The book is also about coming to love a difficult person. For much of her life, Kessler was a successful businesswoman in a man’s field: she ran a company that sold automotive parts, machine tools, and paramilitary equipment, primarily in the Middle East and Asia. She loved to “dress smart,” travel, give parties, and entertain friends by playing the piano. Fuchs’s parents divorced early on. “When they separated, my father became distant in my life,” Fuchs says. Lil was not much better. She left her only child with grandparents from age seven to 10. Even after they reunited, Fuchs spent most of her adolescence and adulthood aching with confusion over what to feel about her mother. To Lil, “‘Love’ was one of the soft-creepy words like ‘God,’ ‘soul,’ ‘woman,’ and even ‘mother,’” Fuchs writes. “With her booming voice, her high energy, her self-promotion, her drive for success, her critical intelligence, her scorn for stupidity—in any given room, Mother took up all the air there was.” In short, Lil was “a good old narcissist.”

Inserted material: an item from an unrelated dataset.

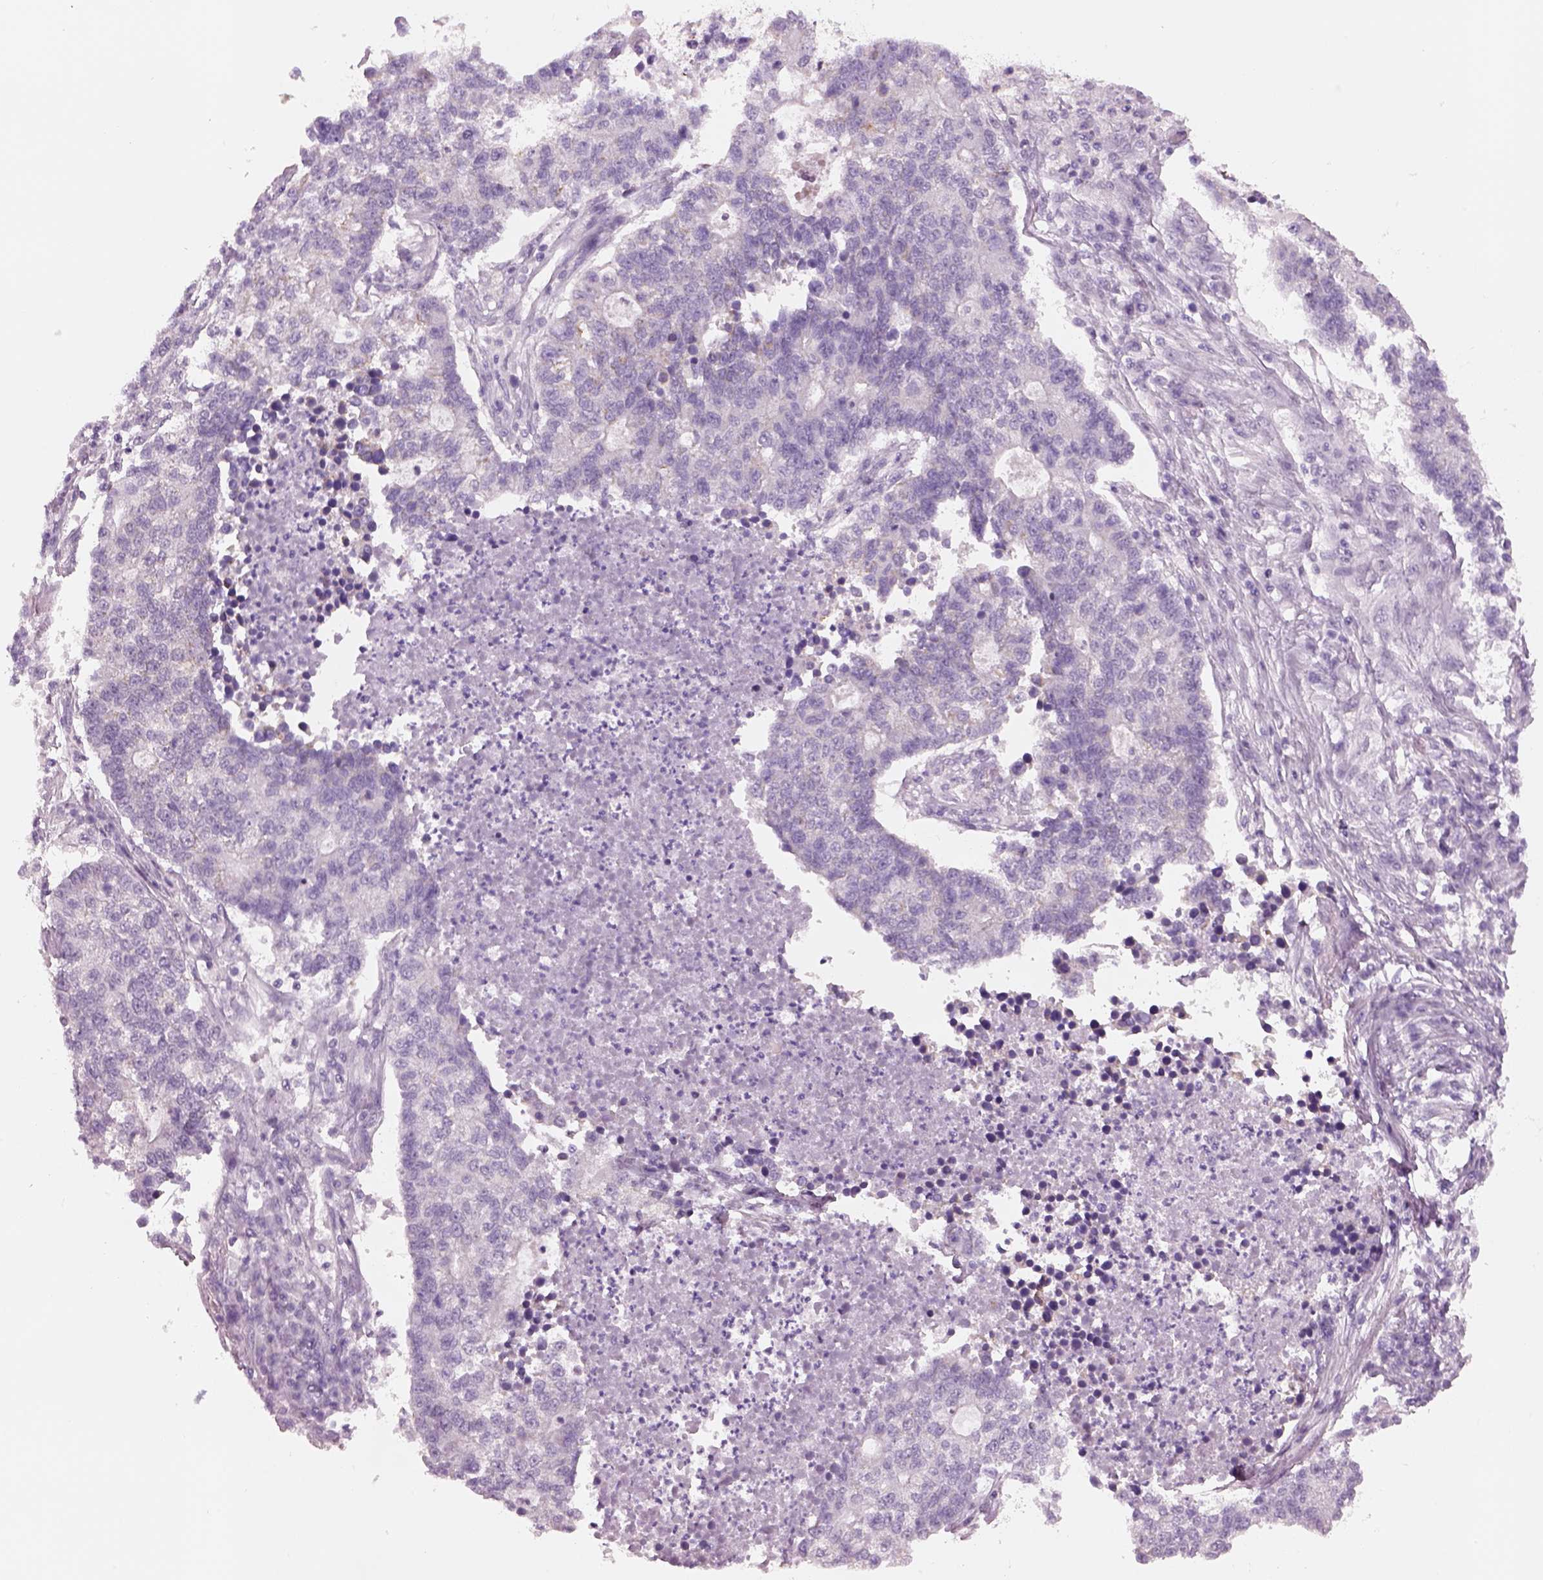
{"staining": {"intensity": "negative", "quantity": "none", "location": "none"}, "tissue": "lung cancer", "cell_type": "Tumor cells", "image_type": "cancer", "snomed": [{"axis": "morphology", "description": "Adenocarcinoma, NOS"}, {"axis": "topography", "description": "Lung"}], "caption": "This is an immunohistochemistry micrograph of lung cancer. There is no positivity in tumor cells.", "gene": "ELSPBP1", "patient": {"sex": "male", "age": 57}}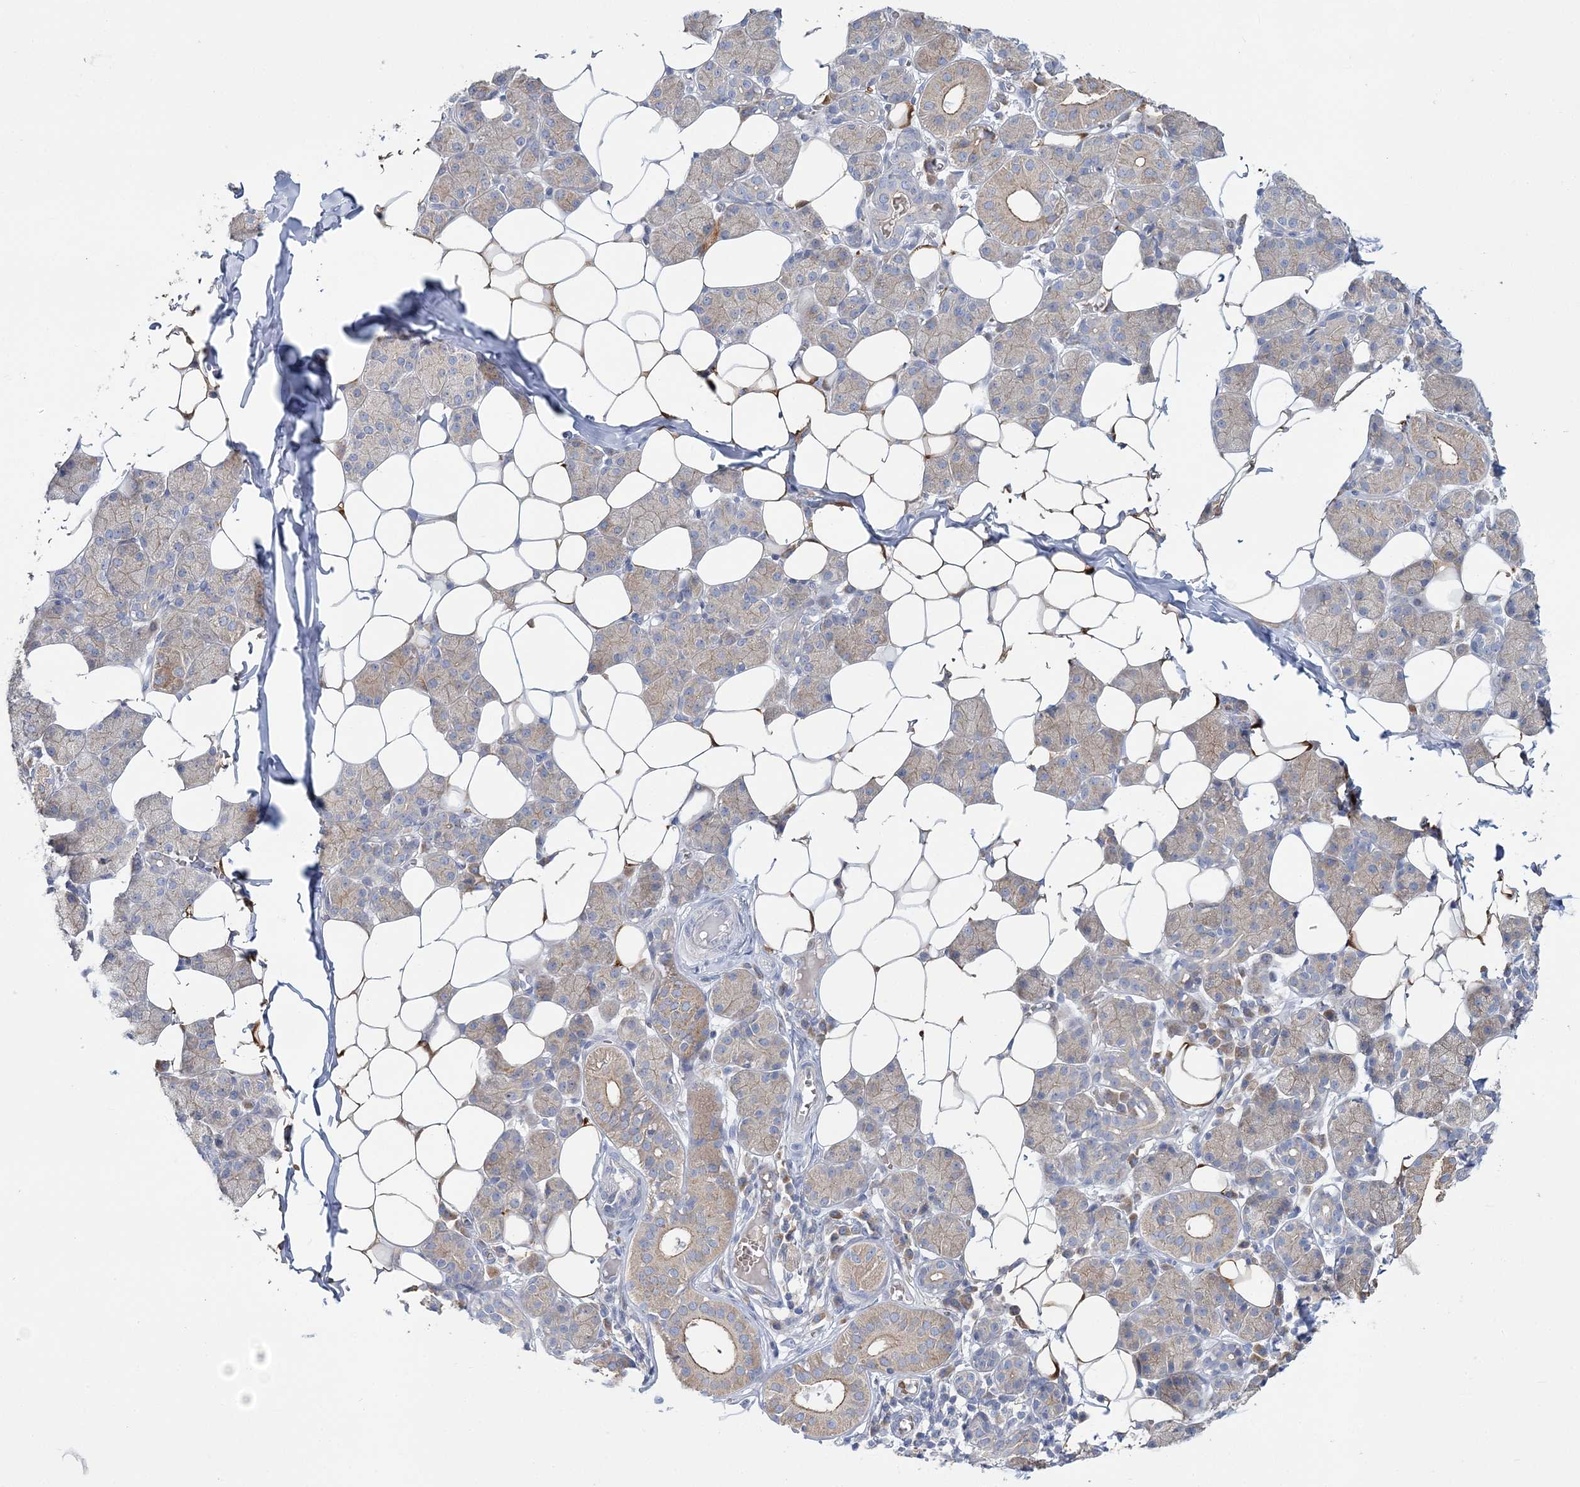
{"staining": {"intensity": "weak", "quantity": "<25%", "location": "cytoplasmic/membranous"}, "tissue": "salivary gland", "cell_type": "Glandular cells", "image_type": "normal", "snomed": [{"axis": "morphology", "description": "Normal tissue, NOS"}, {"axis": "topography", "description": "Salivary gland"}], "caption": "DAB (3,3'-diaminobenzidine) immunohistochemical staining of benign salivary gland exhibits no significant positivity in glandular cells.", "gene": "ATP11B", "patient": {"sex": "female", "age": 33}}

A younger, no less exuberant Lillian "Lil" Kessler

Since her book’s publication last year, Fuchs has read and lectured widely: for Alzheimer’s and caregivers’ organizations, at Yale Medical School, and at assisted-living facilities around New England, where she made some interesting discoveries about dementia care. In one facility, staff members had set up a series of “life-work stations”: a table on which to fold laundry, a typewriter on a desk, and even a “grocery store” with carts and a few shelves of food. “What they’ve found is that whenever some of the older women were feeling agitated and anxious, it often helped them to do a familiar task that their hands remembered, even if their minds did not,” Fuchs says. “This is theater. The whole staff is trained in doing this—this letting go of a strict reality—and everyone is much happier.”

When Lil was 84, Fuchs moved her to the dementia unit of a nursing home. There, Lil and a fellow patient, Harry Blue, fell in love. They often sat together holding hands and smiling, their eyes closed. One day they mistakenly wore each other’s dentures. For Fuchs, the couple embodied what one of her professors had once said about playwright Henrik Ibsen: “He never gave up on the possibility for human growth. And that is what accounts for the fact that in the last moment of the last act something would happen, like Nora suddenly walking out of the marriage,” she explains. “I think Making an Exit has that same spirit, in that my mother in the last few months of her life had this love affair. For me, it’s about never losing sight of the possibility that someone can change.”